Out-Law Guide | 01 Mar 2010 | 10:24 am | 2 min. read
"The board and its committees should consist of directors with the appropriate balance of skills, experience, independence and knowledge of the company to enable it to discharge its duties and responsibilities effectively" – main principle B.1.
(Note: the Code does not apply to all companies. See: The reach of the UK Corporate Governance Code, an OUT-LAW guide)
The provisions supporting this say that the board should have a ‘strong presence’ of both executive and non-executive directors so that no individual or small group can dominate its decision-taking. At least half the board, not counting the chairman, should be independent non-executive directors.

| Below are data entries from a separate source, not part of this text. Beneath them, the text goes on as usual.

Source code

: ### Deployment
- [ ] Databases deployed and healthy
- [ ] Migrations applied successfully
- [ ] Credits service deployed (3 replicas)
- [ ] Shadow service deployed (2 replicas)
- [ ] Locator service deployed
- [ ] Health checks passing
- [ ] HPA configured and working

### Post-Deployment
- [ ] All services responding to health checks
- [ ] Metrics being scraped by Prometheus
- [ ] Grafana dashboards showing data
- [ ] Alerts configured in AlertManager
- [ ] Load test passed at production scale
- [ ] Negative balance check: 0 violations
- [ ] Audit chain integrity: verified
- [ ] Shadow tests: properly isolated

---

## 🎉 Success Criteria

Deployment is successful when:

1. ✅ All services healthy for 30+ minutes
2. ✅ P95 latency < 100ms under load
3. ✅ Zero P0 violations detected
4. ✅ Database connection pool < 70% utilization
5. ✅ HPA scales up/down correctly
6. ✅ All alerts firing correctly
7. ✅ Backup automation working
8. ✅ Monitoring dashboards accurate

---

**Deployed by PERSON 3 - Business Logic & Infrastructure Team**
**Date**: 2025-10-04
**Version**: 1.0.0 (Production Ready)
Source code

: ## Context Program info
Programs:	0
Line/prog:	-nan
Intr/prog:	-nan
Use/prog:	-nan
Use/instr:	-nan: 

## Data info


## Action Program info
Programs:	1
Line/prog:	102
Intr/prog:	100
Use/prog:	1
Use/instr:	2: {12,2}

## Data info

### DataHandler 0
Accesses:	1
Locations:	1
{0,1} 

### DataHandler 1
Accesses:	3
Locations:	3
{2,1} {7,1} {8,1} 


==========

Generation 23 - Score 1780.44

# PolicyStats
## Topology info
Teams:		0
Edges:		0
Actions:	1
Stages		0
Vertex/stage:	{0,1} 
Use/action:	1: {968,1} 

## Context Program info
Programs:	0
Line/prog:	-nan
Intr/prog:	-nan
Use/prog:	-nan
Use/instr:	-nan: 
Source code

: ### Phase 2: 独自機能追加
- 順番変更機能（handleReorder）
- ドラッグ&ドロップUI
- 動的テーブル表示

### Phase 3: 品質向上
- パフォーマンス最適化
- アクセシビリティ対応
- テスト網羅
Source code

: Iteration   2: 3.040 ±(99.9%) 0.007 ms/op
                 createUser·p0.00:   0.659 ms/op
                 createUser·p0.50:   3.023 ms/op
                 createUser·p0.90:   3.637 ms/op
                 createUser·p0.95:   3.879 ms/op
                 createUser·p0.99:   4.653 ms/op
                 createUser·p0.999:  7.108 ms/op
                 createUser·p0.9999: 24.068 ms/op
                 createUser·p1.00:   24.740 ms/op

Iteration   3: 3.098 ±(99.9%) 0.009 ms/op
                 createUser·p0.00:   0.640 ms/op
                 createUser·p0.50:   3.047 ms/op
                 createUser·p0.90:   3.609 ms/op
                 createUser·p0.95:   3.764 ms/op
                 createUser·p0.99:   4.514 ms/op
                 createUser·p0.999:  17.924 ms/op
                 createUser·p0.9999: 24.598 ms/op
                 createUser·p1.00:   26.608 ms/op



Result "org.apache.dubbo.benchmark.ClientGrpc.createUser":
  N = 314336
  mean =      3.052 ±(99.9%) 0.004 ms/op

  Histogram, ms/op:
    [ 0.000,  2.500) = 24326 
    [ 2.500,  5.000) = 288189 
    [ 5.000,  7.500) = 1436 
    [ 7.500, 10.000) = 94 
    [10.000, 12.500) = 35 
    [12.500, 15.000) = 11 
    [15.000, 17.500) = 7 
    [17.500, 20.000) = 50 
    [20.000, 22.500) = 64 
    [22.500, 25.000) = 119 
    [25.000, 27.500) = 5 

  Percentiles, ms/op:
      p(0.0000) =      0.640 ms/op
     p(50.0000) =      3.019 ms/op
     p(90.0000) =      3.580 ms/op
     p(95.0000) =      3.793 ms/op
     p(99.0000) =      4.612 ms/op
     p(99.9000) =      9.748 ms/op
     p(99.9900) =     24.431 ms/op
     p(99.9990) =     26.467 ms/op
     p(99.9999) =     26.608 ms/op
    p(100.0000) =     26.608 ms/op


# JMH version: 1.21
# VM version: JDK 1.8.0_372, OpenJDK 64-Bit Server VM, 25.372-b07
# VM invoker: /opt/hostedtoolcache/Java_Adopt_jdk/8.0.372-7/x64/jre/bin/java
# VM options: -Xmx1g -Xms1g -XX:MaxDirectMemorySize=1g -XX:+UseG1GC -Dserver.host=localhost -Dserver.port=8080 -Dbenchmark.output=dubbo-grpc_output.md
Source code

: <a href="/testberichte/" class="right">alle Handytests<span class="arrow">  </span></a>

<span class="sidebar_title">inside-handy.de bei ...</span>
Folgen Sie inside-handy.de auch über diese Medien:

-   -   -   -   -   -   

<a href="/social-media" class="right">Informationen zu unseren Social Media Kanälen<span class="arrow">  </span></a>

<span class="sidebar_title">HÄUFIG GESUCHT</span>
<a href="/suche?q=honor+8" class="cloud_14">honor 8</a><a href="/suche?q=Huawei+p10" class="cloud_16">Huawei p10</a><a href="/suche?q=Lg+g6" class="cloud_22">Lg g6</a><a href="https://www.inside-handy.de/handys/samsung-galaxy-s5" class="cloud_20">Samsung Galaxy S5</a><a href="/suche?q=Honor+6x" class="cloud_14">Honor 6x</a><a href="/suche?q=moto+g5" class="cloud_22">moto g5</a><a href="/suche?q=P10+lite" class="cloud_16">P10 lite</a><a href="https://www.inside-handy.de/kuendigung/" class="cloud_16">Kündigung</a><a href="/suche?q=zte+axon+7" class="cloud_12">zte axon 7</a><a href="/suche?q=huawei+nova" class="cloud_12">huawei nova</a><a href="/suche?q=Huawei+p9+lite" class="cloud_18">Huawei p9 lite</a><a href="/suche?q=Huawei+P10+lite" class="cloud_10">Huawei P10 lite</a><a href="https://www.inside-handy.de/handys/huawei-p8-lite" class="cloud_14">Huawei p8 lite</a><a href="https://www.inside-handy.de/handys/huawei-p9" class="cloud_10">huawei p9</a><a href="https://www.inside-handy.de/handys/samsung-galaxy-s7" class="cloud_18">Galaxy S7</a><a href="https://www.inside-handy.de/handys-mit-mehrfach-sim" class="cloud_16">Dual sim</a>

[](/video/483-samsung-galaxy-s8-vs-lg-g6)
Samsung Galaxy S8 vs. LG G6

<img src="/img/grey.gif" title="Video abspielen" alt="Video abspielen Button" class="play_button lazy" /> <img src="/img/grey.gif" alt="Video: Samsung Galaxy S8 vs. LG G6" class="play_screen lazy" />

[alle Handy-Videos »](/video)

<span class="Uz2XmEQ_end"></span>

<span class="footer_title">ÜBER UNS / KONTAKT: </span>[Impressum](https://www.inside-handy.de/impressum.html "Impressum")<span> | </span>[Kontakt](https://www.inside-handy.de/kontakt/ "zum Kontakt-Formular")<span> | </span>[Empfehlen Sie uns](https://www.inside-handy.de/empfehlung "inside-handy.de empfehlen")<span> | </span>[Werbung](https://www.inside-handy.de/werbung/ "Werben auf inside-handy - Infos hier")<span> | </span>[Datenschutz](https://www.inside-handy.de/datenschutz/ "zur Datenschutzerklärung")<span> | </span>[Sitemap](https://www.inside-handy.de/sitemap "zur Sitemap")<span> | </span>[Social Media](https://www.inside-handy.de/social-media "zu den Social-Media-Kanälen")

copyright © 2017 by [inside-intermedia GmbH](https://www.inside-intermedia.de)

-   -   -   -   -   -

This means that a board of nine, for example, needs to have at least four independent non-executives to balance four executive directors, with the chairman being the ninth director.
An exception is made for a ‘smaller company’, defined as a company outside the FTSE 350 for the whole of the year before the year being reported on. Those smaller companies are urged to have at least two independent non-executive directors. (Indeed, they will need two if they are to comply with the Code’s requirements for board committees. See: Board committees, an OUT-LAW guide.)
Again, these principles and provisions are for guidance only: a company is free to explain why it believes such numbers of independent non-executives are excessive or not right for its own particular circumstances.
What does all this mean for the structure of the board? Does it effectively create two tiers? The Code is keen to stress that it still believes in the unitary board. The non-executives are not meant to comprise a separate supervisory body on, for example, the German model. Executive and non-executive, independent and chairman are all members of the single decision-making board at the heart of a UK company.
The board should choose one of its independent non-executive directors to be the senior independent director. The ‘SID’ acts as an alternative point of contact for major shareholders who may have made little headway in discussions with the chairman, chief executive or finance director – or who may have concerns about the performance of such individuals. SIDs serve as a sounding board for the chairman and act as an intermediary for the other directors. The senior independent director also takes the lead in annual appraisals of the chairman.
The post caused some controversy when first proposed in 2003. It was argued that shareholders would be confused: should they talk to the chairman or the senior independent? And was there not a risk that, if they talked to both, different messages would be given – or a different spin given to the same facts? Also, chairmen saw the senior independents as muscling in on their patch. In practice, however, the role has kept a low profile and few problems have arisen. One exception occurred in the midst of the Marks & Spencer argument over Sir Stuart Rose’s dual role as chairman and chief executive, when the SID let it be known that he was interested in taking on the chairman’s job himself (see the case study on Marks & Spencer in our OUT-LAW guide, The role of the board, chairman and non-executive directors under the UK Corporate Governance Code).